■ TASKS TO PERFORM ■
• A. Reproduce the passage on Rails code loading word for word, starting at the words "Another strategy used" and ending after "it is loaded.".
• B. Write what comes next in the passage about eager loading and autoloading in Rails, picking up after its final sentence.

■ SELECTED PASSAGE ■

* * *

The downside of eager loading is that we may eventually load code that your application never uses, increasing memory usage. This not a problem if your server uses fork or threads, it is exactly what we want (share and load the most we can), but in case you server doesn’t (for example, Thin) nothing bad is going to happen.
Another strategy used to load code is the one provided by
ActiveSupport::Dependencies. In this mode, you don’t need to specify which module to load and its file, but instead Rails tracks a series of directories and tries to load missing constants based on it.
For instance, when you first access the constant
User, Rails tries to find it in many directories, including
app/models in your application. If a
user.rb exists in it, it is loaded.
This approach is not thread safe, so regardless of using Ruby master or JRuby for a threaded server, it needs to be eager loaded. For multi-process servers, the trade-offs are the same as in the previous section.

* * *

■ DATA ■
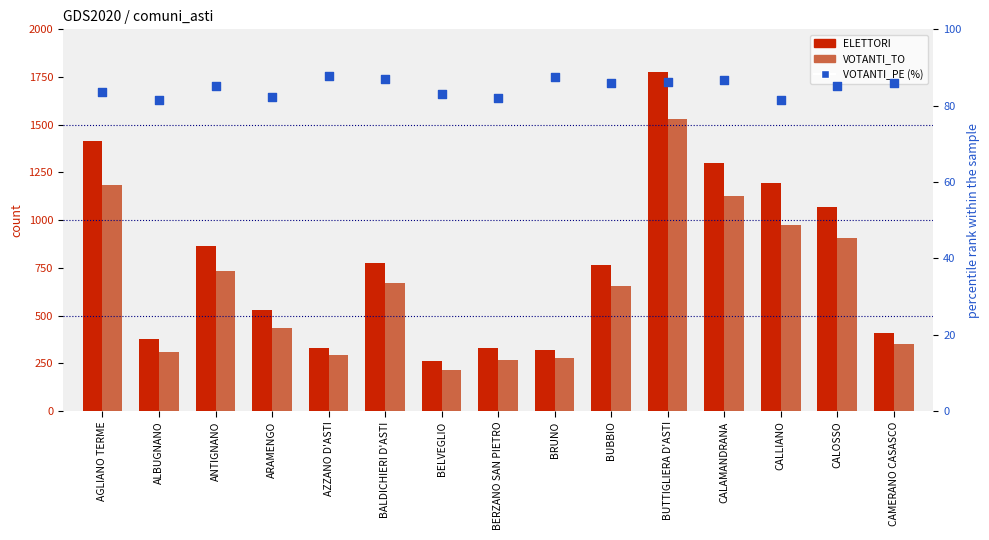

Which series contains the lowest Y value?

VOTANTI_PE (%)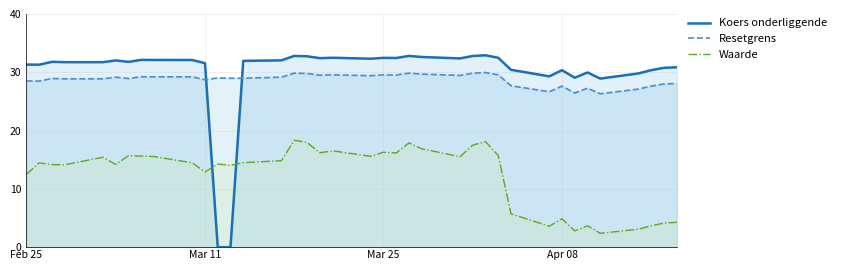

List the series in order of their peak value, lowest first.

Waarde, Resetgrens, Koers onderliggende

* * *

■ ANSWERS BY ITEM NUMBER ■
• A.
Another strategy used to load code is the one provided by
ActiveSupport::Dependencies. In this mode, you don’t need to specify which module to load and its file, but instead Rails tracks a series of directories and tries to load missing constants based on it.
For instance, when you first access the constant
User, Rails tries to find it in many directories, including
app/models in your application. If a
user.rb exists in it, it is loaded.

• B.
So, eager loading
In other words, if you are using Unicorn, Puma, Passenger or any JRuby server, you probably want to eager load. Geez, so it basically means that most of us probably do want to eager load.
Although Rails has been taking care of eager loading its frameworks (defined using Ruby autoload) and its application and engines (defined using Rails autoload), the Rails ecosystem has not taken care of eager loading its libraries. This blame is shared with Rails, which could have provided better mechanisms to do so.
In order to better understand the problem, let’s take a template engine like HAML as an example. If the template engine uses Ruby autoload and it is not eager loaded, one of these things will happen:
On multi-threaded servers, it won’t be thread-safe depending on the Ruby version, leading to crashes on the first requests;
On multi-process servers with fork, HAML will have to be loaded on every request, unnecessarily taking response time and memory on each process instance;
On multi-process servers without fork, it will be loaded when its needed the first time, without extra-hassle;
To avoid problems with 1) and 2), Rails 4 will provide tools and mechanisms to make it easier for libraries to eager load code.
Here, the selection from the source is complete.